If so, then who I am must be shaped by thoughts and actions—summarized, added to, subtracted from, divided into—the totality of my experiences.
All the information I’ve absorbed until this point has become thought patterns and behaviors I now mimic. I often believe my ideas are original—pieces never crafted before—but I didn’t create the paper I write on, nor the pen I use or the very words that I am using to express myself. They were given to me, or I obtained them, for this very purpose.
What happens to me may be circumstantial, but how I act upon those circumstances arises from my emotions and reasoning—the same emotions and reasoning that were once handed to me as information, now expressed as my actions.
So is there logic behind my being? Or is it all emotion?
It's not clear.
Life was never meant to be clear.
I used to wish it were black and white—but this thing, this life, is made of grey matter. The substance that shadows are made of—present in one moment and gone in the next.
That might sound depressing, but I’ve found it liberating.
Being a writer feels just as absurd as the way the universe works. Yet, I am here, nonetheless—writing.
An example comes to mind: the bee.
By aerodynamic standards, bees aren’t supposed to be able to fly. But they do. And someone said maybe it's because no one ever taught them physics.

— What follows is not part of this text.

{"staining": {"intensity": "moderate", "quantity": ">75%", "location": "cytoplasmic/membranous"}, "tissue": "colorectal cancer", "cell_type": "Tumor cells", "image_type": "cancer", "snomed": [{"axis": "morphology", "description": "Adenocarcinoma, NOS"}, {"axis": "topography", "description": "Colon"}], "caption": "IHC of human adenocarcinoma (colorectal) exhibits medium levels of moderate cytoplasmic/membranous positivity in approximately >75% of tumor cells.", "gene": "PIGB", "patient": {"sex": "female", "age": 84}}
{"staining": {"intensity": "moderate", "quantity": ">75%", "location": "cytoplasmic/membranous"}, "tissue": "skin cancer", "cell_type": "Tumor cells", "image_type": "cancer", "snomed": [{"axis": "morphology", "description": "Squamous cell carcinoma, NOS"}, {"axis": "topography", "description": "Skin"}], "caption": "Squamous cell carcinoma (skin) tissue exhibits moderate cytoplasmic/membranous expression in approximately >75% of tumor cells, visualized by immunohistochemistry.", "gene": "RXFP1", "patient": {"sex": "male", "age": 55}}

We exist—against all odds. And even though it’s frustrating to attach ourselves to names, roles, positions—things so impermanent—we do it anyway.
We know it’ll end, maybe in 80 years, maybe tomorrow. But still, we live.
We create.
We strive.
We love and we try to be loved.
So, I do not fully understand myself—let alone the world—but I am here, minding my own business, doing what I do. About the question of Who I am ? I, fortunately, do not know the answer.